In the paper proposed by Sutskever et. al., we have an encoder and a decoder mechanism to obtain an end to end neural machine translation model.

Encoder: $h_{t}=f_{enc}(h_{t-1},x_{t})$

Decoder: $s_{t}=f_{dec}(s_{t},y_{t-1},c)$ where $c=h_{T_{x}}$

Problem with this architecture: Here $c$ is a static fixed-size vector, which stores the entire information of the source sentence. It becomes a bottleneck if the source sentence is huge. The context vector also does not provide any additional information to the present decoder word. Each and every decoder step gets the same information from the source sentence which has a bad effect on the task.

NMT with Attention

Due to the problem documented above, there was this idea of building a new context vector at each decoder step. This time around we do not have a static fixed-size vector, in fact, we have a dynamic vector that is being evaluated on each decoder step. This way the bottleneck of information is bypassed.

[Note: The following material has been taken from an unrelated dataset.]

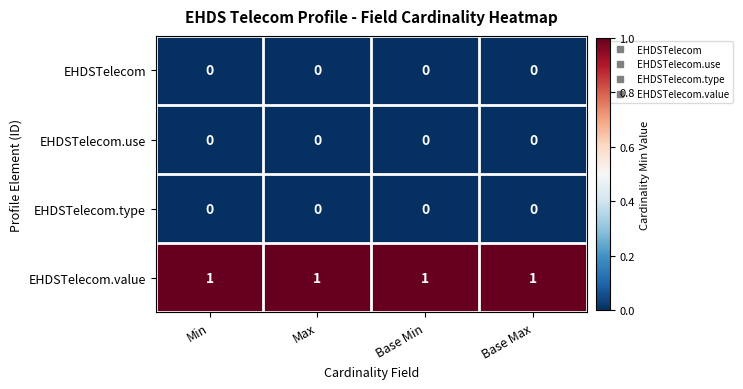

Is it true that EHDSTelecom equals 0 at Base Min?

True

Encoder: $h_{t}=f_{enc}(h_{t-1},x_{t})$

Decoder: $s_{t}=f_{dec}(s_{t},y_{t-1},\boxed{c_{t}})$

The concept of attention kicks in while we build the dynamic context vector. The first thing that we do is build an alignment scalar that provides the intuition of similarity between the decoder hidden state and the annotations of the entire encoder.

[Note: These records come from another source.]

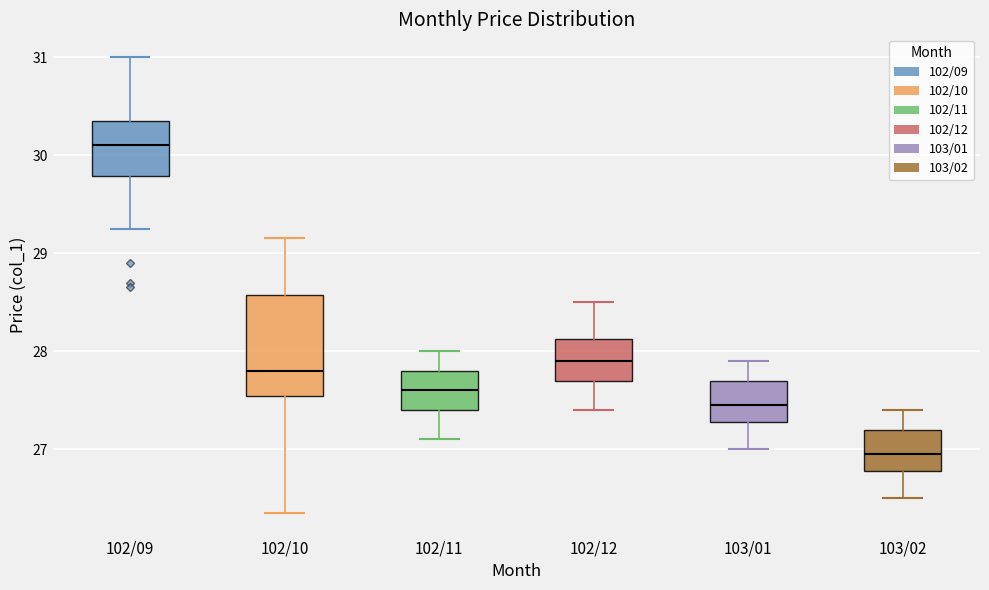

Reading left to right, read every box against the y-axis: the position of its median line, the range the box covers, and the ends of its whiskers. The values are not printed on the chart, so give them approximately, as read against the axis.

102/09: median 30.1, box 29.8 to 30.4, whiskers 29.3 to 31.0
102/10: median 27.8, box 27.5 to 28.6, whiskers 26.4 to 29.2
102/11: median 27.6, box 27.4 to 27.8, whiskers 27.1 to 28.0
102/12: median 27.9, box 27.7 to 28.1, whiskers 27.4 to 28.5
103/01: median 27.5, box 27.3 to 27.7, whiskers 27.0 to 27.9
103/02: median 27.0, box 26.8 to 27.2, whiskers 26.5 to 27.4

After having the alignment scores, we need to normalize them so that we get a normal distribution of the entire encoder states.

$$ e_{t,i}=f_{att}(s_{t-1},h_{i})\\ a_{t,i}= softmax(e_{t,i})\\ c_{t}=\sum_{i=0}^{T_{x}}a_{t,i}h_{i} $$

Where:

$e_{t,i}$ is the alignment score of the decoder hidden state with respect to the annotation.
$a_{t,i}$ is the attention weight for the annotation.
$c_{t}$ is the weighted annotations.

This model overcomes the problem of bottlenecking.

Image Caption with Attention

We need to notice here that the attention mechanism does not care about the format of the input data. In theory, we can use this mechanism for anything provided the idea remains the same.

For image captioning, we have a similar architecture of an encoder and a decoder. The encoder is a CNN architecture which extract features from the images, while the decoder reamins to be a Recurrent model that builds the caption one step at a time.